Oil ticks up as markets weigh rate hikes, China gloom

Oil prices ticked up in Asian trade on Wednesday, as markets weighed weak demand indicators from top importer China and the prospect of further U.S. rate hikes against potential supply tightness, News.Az reports citing Reuters. 

Brent crude rose 13 cents, or 0.2%, to $84.16 a barrel by 0305, GMT while U.S. West Texas Intermediate crude was at $79.82 a barrel, up 18 cents, or 0.2%.

Both benchmarks lost about 0.5% on Tuesday.

Markets await hints on the outlook for interest rates when Federal Reserve officials and policy makers from the European Central Bank, the Bank of England and the Bank of Japan head to Jackson Hole, Wyoming, for an annual meeting later this week.

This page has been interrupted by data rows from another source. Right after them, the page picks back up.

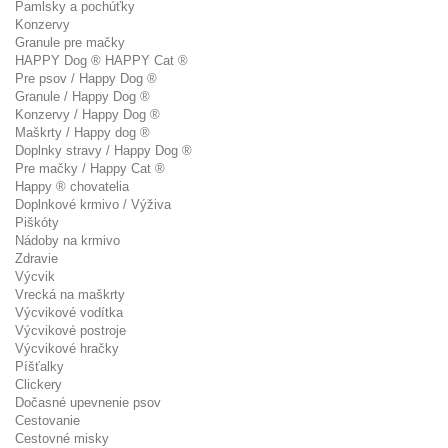
Pamlsky a pochúťky
Konzervy
Granule pre mačky
HAPPY Dog ® HAPPY Cat ®
Pre psov / Happy Dog ®
Granule / Happy Dog ®
Konzervy / Happy Dog ®
Maškrty / Happy dog ®
Doplnky stravy / Happy Dog ®
Pre mačky / Happy Cat ®
Happy ® chovatelia
Doplnkové krmivo / Výživa
Piškóty
Nádoby na krmivo
Zdravie
Výcvik
Vrecká na maškrty
Výcvikové vodítka
Výcvikové postroje
Výcvikové hračky
Píšťalky
Clickery
Dočasné upevnenie psov
Cestovanie
Cestovné misky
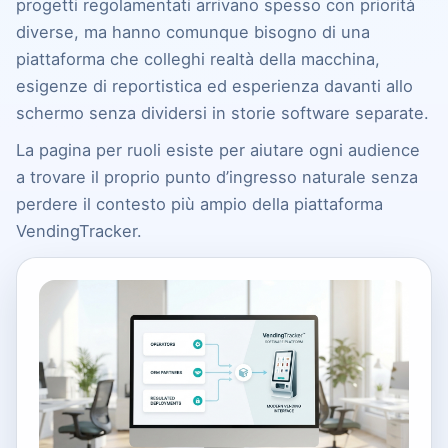
progetti regolamentati arrivano spesso con priorità
diverse, ma hanno comunque bisogno di una
piattaforma che colleghi realtà della macchina,
esigenze di reportistica ed esperienza davanti allo
schermo senza dividersi in storie software separate.
La pagina per ruoli esiste per aiutare ogni audience
a trovare il proprio punto d’ingresso naturale senza
perdere il contesto più ampio della piattaforma
VendingTracker.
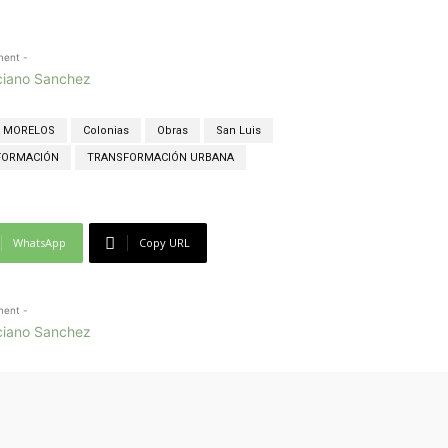
ment -
A MORELOS
Colonias
Obras
San Luis
FORMACIÓN
TRANSFORMACIÓN URBANA
WhatsApp
Copy URL
ment -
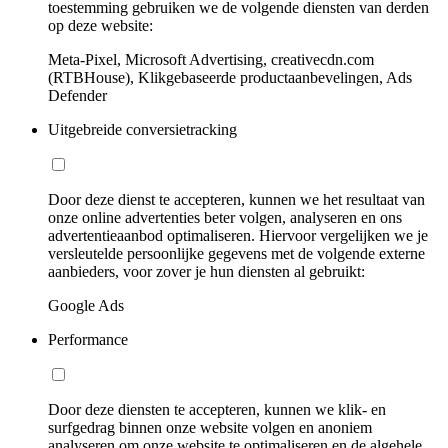
toestemming gebruiken we de volgende diensten van derden
op deze website:
Meta-Pixel, Microsoft Advertising, creativecdn.com
(RTBHouse), Klikgebaseerde productaanbevelingen, Ads
Defender
Uitgebreide conversietracking
Door deze dienst te accepteren, kunnen we het resultaat van
onze online advertenties beter volgen, analyseren en ons
advertentieaanbod optimaliseren. Hiervoor vergelijken we je
versleutelde persoonlijke gegevens met de volgende externe
aanbieders, voor zover je hun diensten al gebruikt:
Google Ads
Performance
Door deze diensten te accepteren, kunnen we klik- en
surfgedrag binnen onze website volgen en anoniem
analyseren om onze website te optimaliseren en de algehele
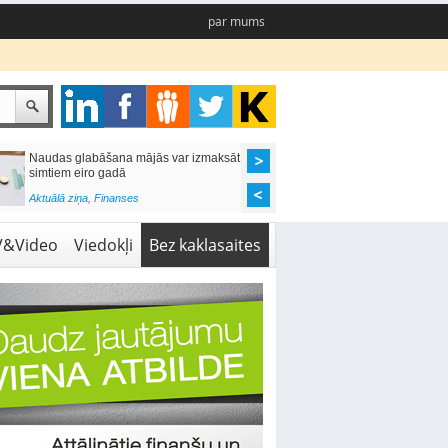
par mums
Naudas glabāšana mājās var izmaksāt
Katrs desmitais mājok
simtiem eiro gadā
pieteikums tiek noraid
kredītvēstures dēļ
Aktuālā ziņa
,
Finanses
Aktuālā ziņa
,
Finanses
V&Video
Viedokļi
Bez kaklasaites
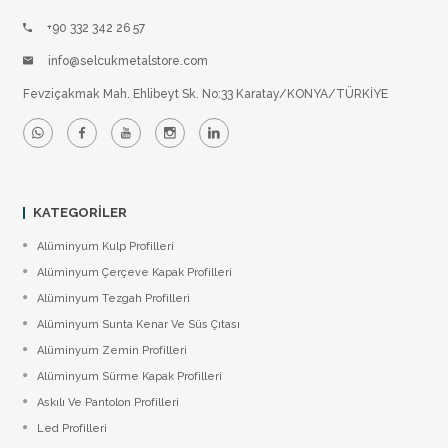
+90 332 342 26 57
info@selcukmetalstore.com
Fevziçakmak Mah. Ehlibeyt Sk. No:33 Karatay/KONYA/TÜRKİYE
KATEGORILER
Alüminyum Kulp Profilleri
Alüminyum Çerçeve Kаpаk Profilleri
Alüminyum Tezgah Profilleri
Alüminyum Sunta Kenar Ve Süs Çıtası
Alüminyum Zemin Profilleri
Alüminyum Sürme Kapak Profilleri
Askılı Ve Pantolon Profilleri
Led Profilleri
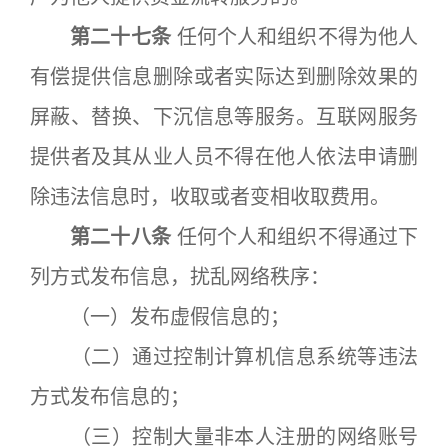
第二十七条
任何个人和组织不得为他人
有偿提供信息删除或者实际达到删除效果的
屏蔽、替换、下沉信息等服务。互联网服务
提供者及其从业人员不得在他人依法申请删
除违法信息时，收取或者变相收取费用。
第二十八条
任何个人和组织不得通过下
列方式发布信息，扰乱网络秩序：
（一）发布虚假信息的；
（二）通过控制计算机信息系统等违法
方式发布信息的；
（三）控制大量非本人注册的网络账号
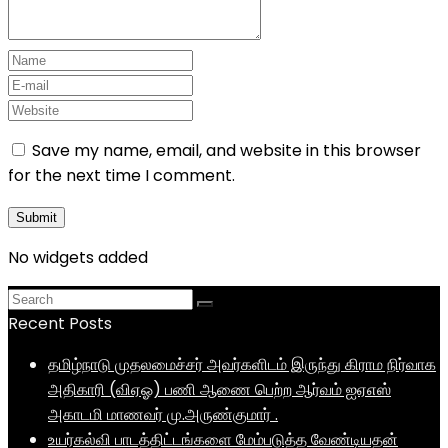
Save my name, email, and website in this browser
for the next time I comment.
No widgets added
Recent Posts
தமிழ்நாடு முதலமைச்சர் அவர்களிடம் இருந்து கிராம நிர்வாக
அதிகாரி (விஏஓ) பணி ஆணை பெற்ற ஆர்வம் ஐஏஎஸ்
அகாடமி மாணவர் மு.அருண்குமார் .
உயர்கல்வி பாடத்திட்டங்களை மேம்படுத்த வேண்டியதன்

"Investors are reluctant to take big positions ahead of the Jackson Hole symposium as they want to find clues for the next step by the U.S. Federal Reserve," said Hiroyuki Kikukawa, president of NS Trading, a unit of Nissan Securities.

"Concerns over higher interest rates and sluggish demand in China are expected to outweigh tightening supply from OPEC+ in the short term."

China, the world's second-largest economy, is considered crucial to shoring up oil demand over the rest of the year. Its weak growth has frustrated markets as pledged stimulus has fallen short of expectations, including a smaller-than-expected cut in a key lending benchmark on Monday.

On the supply side, Saudi Arabia has volunteered to cut output by another 1 million barrels per day (bpd) from July through September, and Russia plans to reduce exports in August by 500,000 bpd.

These moves are part of a deal among members of the Organization of the Petroleum Exporting Countries and its allies, a grouping know as OPEC+, to curb supplies and support prices.

In the United States, crude stocks continued to fall, dropping by about 2.4 million barrels in the week ended Aug. 18, according to market sources citing American Petroleum Institute figures on Tuesday. That was a slightly smaller draw than a drop of 2.9 million barrels analysts expected in a Reuters poll.

"Following the massive draw of 6.2 million barrels a week earlier, overall supplies conditions still lean on the tighter end," said Jun Rong Yeap, a market strategist at IG in Singapore.

The weekly report from the Energy Information Administration, the statistical arm of the U.S. energy department, is due at 1430 GMT on Wednesday.